As with any travels, transport around your holiday destination is important otherwise you’d never go anywhere. When we stayed near Kuta it wasn’t really an issue because for local travel you just pull over a Blue Taksi and for short trips they’re very economical. We were about half a kilometre from Waterbom Park and the Centro shopping Centre and at first the thought of catching a taxi was not right to me because normally I would walk that far.
After a couple of days though I was hopping into cabs like a seasoned pro because it was hot, because we had kids with us, because the footpaths in Bali aren’t easy to walk on, and because it wasn’t too expensive. From our hotel to the shopping centre only cost about 5000 Rupiah and the most we paid to Kuta Square was about 17,000 Rupiah (just over $2 Australian) so not much at all. There’s so many of these Blue Taksi’s they don’t seem to mind very short trips and they also didn’t mind three adults and three kids piling into the one taxi. It wouldn’t happen over here.

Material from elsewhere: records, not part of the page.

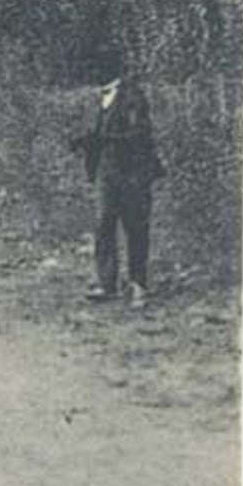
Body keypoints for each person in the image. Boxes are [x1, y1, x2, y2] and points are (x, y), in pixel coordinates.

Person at [73, 55, 165, 304]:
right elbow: (102, 133)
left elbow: (140, 133)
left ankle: (138, 285)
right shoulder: (101, 97)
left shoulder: (132, 96)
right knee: (103, 224)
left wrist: (102, 140)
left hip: (133, 172)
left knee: (135, 227)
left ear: (108, 70)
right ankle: (107, 284)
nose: (90, 74)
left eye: (94, 68)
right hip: (107, 171)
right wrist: (86, 141)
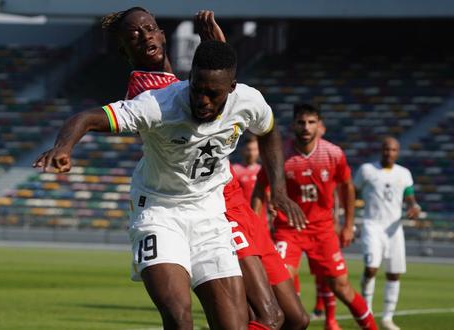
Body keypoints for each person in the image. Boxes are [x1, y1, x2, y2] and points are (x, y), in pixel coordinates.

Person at [34, 40, 304, 330]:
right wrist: (63, 147)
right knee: (178, 315)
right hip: (158, 213)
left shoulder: (249, 102)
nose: (202, 100)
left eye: (213, 94)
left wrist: (277, 189)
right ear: (190, 78)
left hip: (211, 216)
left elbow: (268, 131)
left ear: (232, 87)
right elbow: (86, 118)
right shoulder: (157, 105)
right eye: (197, 88)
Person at [101, 8, 308, 329]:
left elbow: (218, 77)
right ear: (124, 51)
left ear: (163, 33)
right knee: (269, 317)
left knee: (295, 319)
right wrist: (217, 49)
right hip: (211, 203)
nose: (145, 38)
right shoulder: (149, 93)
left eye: (150, 29)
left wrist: (217, 48)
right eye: (133, 37)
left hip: (229, 195)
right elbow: (209, 88)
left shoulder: (181, 79)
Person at [253, 103, 378, 330]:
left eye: (311, 122)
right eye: (301, 122)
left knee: (342, 287)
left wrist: (348, 225)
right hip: (288, 230)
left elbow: (347, 187)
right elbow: (260, 188)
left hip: (322, 230)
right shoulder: (281, 154)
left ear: (319, 125)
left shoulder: (333, 153)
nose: (306, 127)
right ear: (293, 125)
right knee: (278, 284)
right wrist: (255, 224)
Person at [355, 137, 421, 330]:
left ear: (397, 152)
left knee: (394, 274)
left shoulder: (404, 173)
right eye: (386, 149)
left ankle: (387, 318)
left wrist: (414, 207)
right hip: (372, 225)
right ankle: (366, 313)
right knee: (371, 268)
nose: (389, 153)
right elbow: (352, 191)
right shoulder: (367, 170)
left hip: (394, 228)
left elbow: (409, 196)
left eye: (393, 150)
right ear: (381, 150)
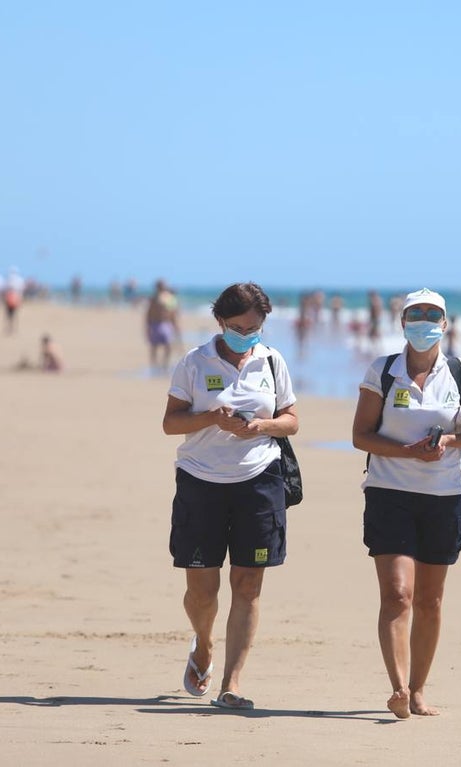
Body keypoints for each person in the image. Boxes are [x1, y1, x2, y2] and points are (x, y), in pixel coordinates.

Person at [351, 287, 461, 719]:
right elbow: (361, 435)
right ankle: (397, 688)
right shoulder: (382, 371)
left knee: (430, 602)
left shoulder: (460, 372)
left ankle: (418, 691)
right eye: (415, 315)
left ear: (445, 324)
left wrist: (452, 440)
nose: (424, 323)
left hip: (444, 497)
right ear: (402, 323)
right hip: (389, 493)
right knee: (398, 594)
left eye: (432, 315)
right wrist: (409, 451)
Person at [162, 282, 299, 710]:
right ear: (220, 321)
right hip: (201, 480)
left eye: (255, 327)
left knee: (248, 583)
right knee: (202, 590)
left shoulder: (272, 362)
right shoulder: (194, 362)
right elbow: (170, 423)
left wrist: (261, 427)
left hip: (259, 479)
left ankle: (231, 683)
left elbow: (291, 421)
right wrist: (210, 418)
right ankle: (203, 644)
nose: (247, 334)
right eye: (238, 327)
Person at [145, 279, 181, 373]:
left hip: (166, 324)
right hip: (155, 324)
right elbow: (149, 313)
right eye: (160, 286)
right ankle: (154, 366)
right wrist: (148, 326)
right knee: (154, 346)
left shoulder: (169, 298)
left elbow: (172, 313)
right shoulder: (153, 298)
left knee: (168, 346)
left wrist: (175, 325)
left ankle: (165, 365)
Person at [4, 267, 25, 335]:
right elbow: (21, 291)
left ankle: (10, 327)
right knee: (14, 314)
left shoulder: (8, 279)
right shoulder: (19, 280)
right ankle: (13, 328)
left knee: (9, 314)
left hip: (10, 298)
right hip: (15, 298)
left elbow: (5, 289)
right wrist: (20, 300)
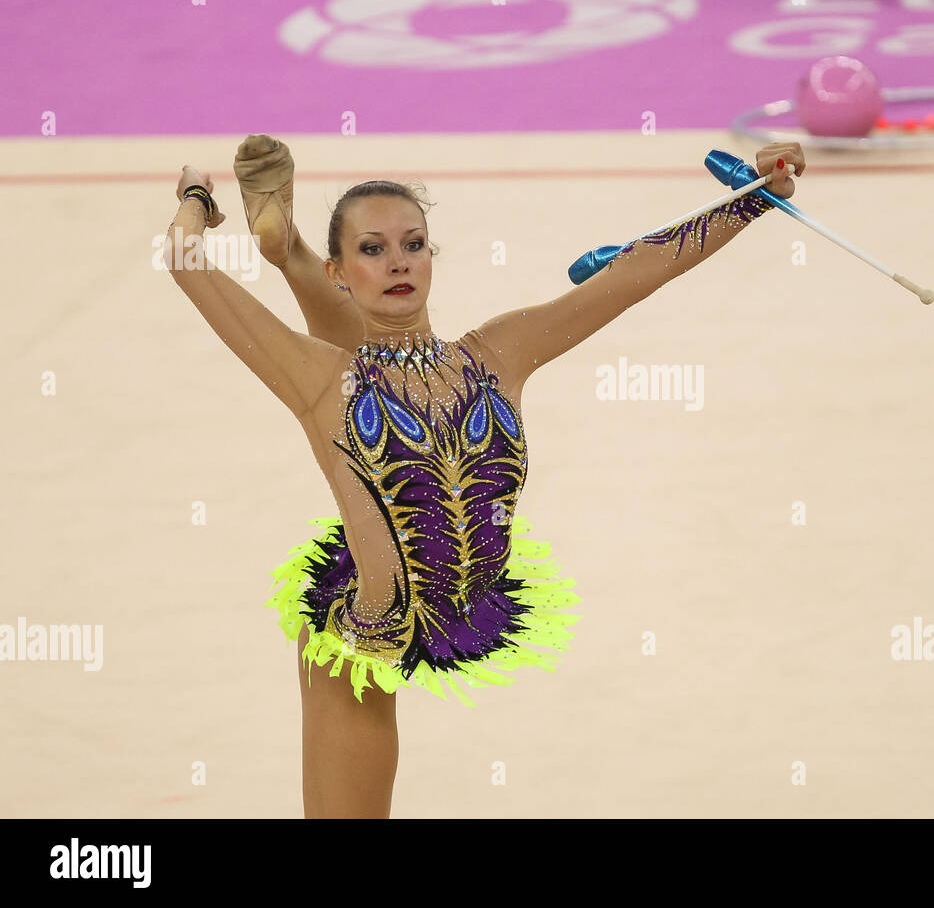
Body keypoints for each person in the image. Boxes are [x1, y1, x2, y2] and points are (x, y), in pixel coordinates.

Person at [163, 134, 804, 818]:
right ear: (340, 271)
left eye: (413, 244)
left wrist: (753, 198)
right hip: (362, 638)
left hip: (461, 604)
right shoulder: (320, 379)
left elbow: (633, 273)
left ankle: (285, 246)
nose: (399, 262)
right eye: (373, 250)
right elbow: (184, 262)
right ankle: (286, 249)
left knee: (369, 374)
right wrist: (198, 201)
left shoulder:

For the longer trips you need to arrange transport in a non-metered cab as it works out more economical and you have a guarantee of transport to and from and around your destination. We ended up doing this quite a bit and in some cases we may have paid too much and in other cases we got a really good deal.
When we transferred from our first to our second hotel we got chatting to a taksi driver and his uncle had a car that could take us for 175,000 Rupiah. We then found out that this trip should cost us no more than 100,000 Rupiah. As we couldn’t contact the driver to cancel I negotiated the next morning a drop in price. I felt a bit guilty at first but then we ended up giving this driver a LOT of our business and buying him some McDonald’s for him and his family (well The Surfer paid for most of it). I wouldn’t normally buy McDonald’s for anyone but it was obviously a treat for him and he was good to us. In the image above shows The Surfer and our main driver Ayok.
For instance we rang him not long after the hotel transfer and asked how much it would be to to Bali Safari and Marine Park for the day. He told me it would normally be 300,000 Rupiah but he’d only charge us 200,000. We were gone for a long day’s worth and he drove us there and back – the whole trip taking three hours altogether due to traffic – and waited around for us all day. I gather at these places that drivers earn some sort of commission so hopefully that made it more worth his while.
Our day trip to Ubud – driving there, back and to a friend’s place near Ubud – we paid 300,000 Rupiah and we found out afterwards that it should have been closer to 500,000 (around $70 Australian).
Whether we underpaid the transport drivers or not they were always happy as they were really glad to just have the work. They were good with the kids and were always quite chatty and helpful with unpacking and/or packing the car. This was brought home to me when we arrived home in Adelaide and our taxi driver sat in his seat while we got all our luggage out. Perhaps if we’d tipped him he would have helped but I really noticed that he didn’t offer to help.
The other main mode of transport in Bali is the motorbike or scooter. It’s cheaper to run and takes less time to get from A to B in heavy traffic because heavy traffic it is. Even though the main roads have their lanes marked there is no regard for this whatsoever. Where there should only be two lanes of traffic there were three lanes of cars and scooters zipping inbetween and around cars when they could. We saw some westerners riding scooters but for the short time we were there I didn’t get on a bike at all.
Unfortunately we witnessed a tragic accident on the way home from celebrating my son’s birthday at Waterbom Park one afternoon. The traffic had been flowing fairly well until it noticeably slowed down. I looked out the window up ahead and saw two bodies lying on the road. Lots of people were standing around looking and the bodies weren’t moving. We diverted the kids eyes and drove slowly past. Two people, probably riding a scooter, had been clipped by a passing car (which we saw ahead) and I gathered that they’d also been run over. It was an awful end to what had been a pretty good day for us, but it was obviously worse for these two people and their families.
Even though the traffic is chaos I didn’t have my foot on an imaginary brake the whole time I was in a car because everyone seems to know what’s going on. It always freaked me out to see scooters pull out into oncoming traffic without looking though. Our drivers usually honked their horn if they thought someone ahead should know that someone was coming up close behind them but generally it seemed to be a rule of give way to what’s ahead of you and don’t drive too fast. I didn’t see any evidence of road rage at all. I think everyone who is a road rage perpetrator should be sent to drive in a country like this to see how existing on a road with other people can work.
I’ll never forget coming home from the Bali Safari and Marine Park. It was dusk and it must have been around knock off time. Lots of people were trying to cross the road that we were driving on and we noticed one woman riding a scooter with a huge load on her head that she managed to balance while getting across the really busy road. It’s amazing what scooters can carry – people’s livliehoods and their whole families (often without wearing helmets).